I got this book a couple of weeks ago through an interlibrary loan and was struck by how much it looks like what it is: an engineering book published in the ’70s.

I showed it to a friend who’s about the same age as me and asked him when he thought it was published. Without a moment’s hesitation, he said “Late ’70s,” which was dead on (©1979). We both have several books on our shelves that have this look.

I don’t have the design vocabulary to identify what it is about the book that made us so certain of its vintage. I’m sure the font plays a big role, even though most of my ’70s textbooks use a sans-serif font. The size of the title text must also be a factor, as well as the non sequitur image taken from the book’s interior.

And speaking of the book’s interior, here’s something you don’t see anymore:

That’s typewritten text, children, something you may have only read about. Books like this, destined for small sales, were produced through something called camera-ready copy. The authors were sent a stack of paper with light blue lines defining the margins.

The copy was typed within the margins and sent off to the publisher. The sheets were photographed and printing plates made directly from the photos. No real editing or book design—other than the cool cover, of course.

This inexpensive method of generating technical books persisted at least into the ’80s. When I was a young faculty member, two of my older colleagues had agreed to put together a book on certain computational techniques and several members of the department, including me, were contributing chapters/articles for it. The department was Mac-centric at the time and our word processor was Microsoft Word 3.

Word 3 was Microsoft’s second generation word processor for the Mac. The Word 1.x line ended at version 1.5, and there was no 2.x line. According to the folks from Redmond, the new Word was such a tremendous improvement that a single-digit increase in the version number wasn’t sufficient to express its awesome power. So after 1.5 came 3.0.

And, no question, Word 3 came with a footlong list of new features. It would have been a great program if they’d all worked.

The computational techniques book was the first time any of us had tried to use Word for camera-ready copy. It seemed like it was going to be simple: print out our drafts on normal paper with normal margins, then make the margins narrower to match the camera-ready sheets when we were ready to print the final copies. I think the plan was to print the finals on regular paper, cut off the margins, then paste (literally) them down onto the camera-ready paper.

Everything was going well until we had to change the margins. Word hated narrow margins and started behaving unpredictably. I don’t remember the specific numbers, but you could set the margins down to some value (say 0.6 inches) and the document would print as specified. Go any lower than that (say 0.59 inches), and the margins would be wildly different. Worse, there seemed to be no relation between what you specified and what got printed; set the margin to 0.59. 0.58, and 0.57 in turn, and you’d get printed margins all over the map.

This was disconcerting, to say the least. Writing the damned chapters was supposed to be the hard part; printing was supposed to be trivial. Eventually, one of the graduate students found, through trial and error, a set of margins1 that gave us printouts that fit the blue lines. He became the hero of the department.
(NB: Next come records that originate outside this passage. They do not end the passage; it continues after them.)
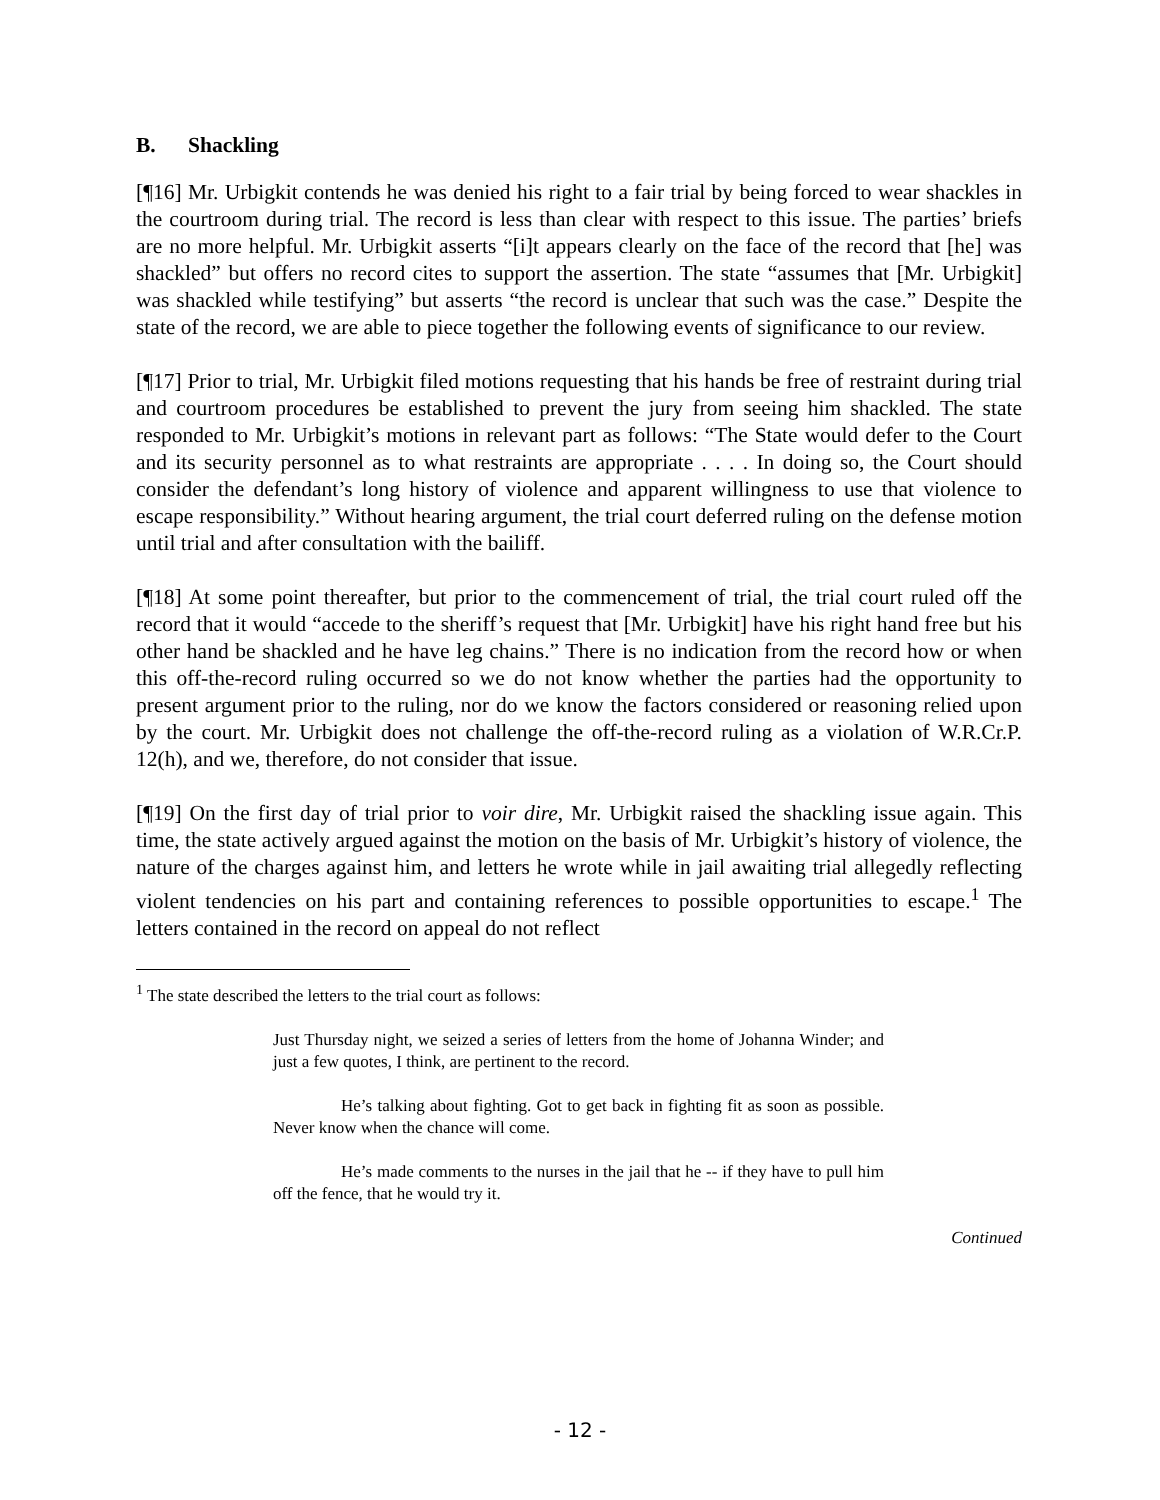B. Shackling
[¶16] Mr. Urbigkit contends he was denied his right to a fair trial by being forced to wear shackles in the courtroom during trial. The record is less than clear with respect to this issue. The parties’ briefs are no more helpful. Mr. Urbigkit asserts “[i]t appears clearly on the face of the record that [he] was shackled” but offers no record cites to support the assertion. The state “assumes that [Mr. Urbigkit] was shackled while testifying” but asserts “the record is unclear that such was the case.” Despite the state of the record, we are able to piece together the following events of significance to our review.
[¶17] Prior to trial, Mr. Urbigkit filed motions requesting that his hands be free of restraint during trial and courtroom procedures be established to prevent the jury from seeing him shackled. The state responded to Mr. Urbigkit’s motions in relevant part as follows: “The State would defer to the Court and its security personnel as to what restraints are appropriate . . . . In doing so, the Court should consider the defendant’s long history of violence and apparent willingness to use that violence to escape responsibility.” Without hearing argument, the trial court deferred ruling on the defense motion until trial and after consultation with the bailiff.
[¶18] At some point thereafter, but prior to the commencement of trial, the trial court ruled off the record that it would “accede to the sheriff’s request that [Mr. Urbigkit] have his right hand free but his other hand be shackled and he have leg chains.” There is no indication from the record how or when this off-the-record ruling occurred so we do not know whether the parties had the opportunity to present argument prior to the ruling, nor do we know the factors considered or reasoning relied upon by the court. Mr. Urbigkit does not challenge the off-the-record ruling as a violation of W.R.Cr.P. 12(h), and we, therefore, do not consider that issue.
[¶19] On the first day of trial prior to voir dire, Mr. Urbigkit raised the shackling issue again. This time, the state actively argued against the motion on the basis of Mr. Urbigkit’s history of violence, the nature of the charges against him, and letters he wrote while in jail awaiting trial allegedly reflecting violent tendencies on his part and containing references to possible opportunities to escape.<sup>1</sup> The letters contained in the record on appeal do not reflect
<sup>1</sup> The state described the letters to the trial court as follows:
Just Thursday night, we seized a series of letters from the home of Johanna Winder; and just a few quotes, I think, are pertinent to the record.
He’s talking about fighting. Got to get back in fighting fit as soon as possible. Never know when the chance will come.
He’s made comments to the nurses in the jail that he -- if they have to pull him off the fence, that he would try it.
Continued
- 12 -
It wasn’t long before I began hearing of other problems with Word 3. To many users, it was “Microsoft Weird,” a program to be avoided at all costs. I soon dropped it in favor of WriteNow, the word processor from NeXT whose feature list wasn’t nearly so long but was solid on the features it had.

It was about ten years later, when I switched to Linux, that I gave up on word processors altogether and began writing exclusively in text files. Troff and LaTeX may take some getting used to, but they always put the margins where you tell them.


  1. Even though the right and left margins were supposed to be the same, you had to enter different values to get them to print that way. I seem to recall that one of the specified values was negative, but I don’t trust that memory. It couldn’t have been that bad, could it?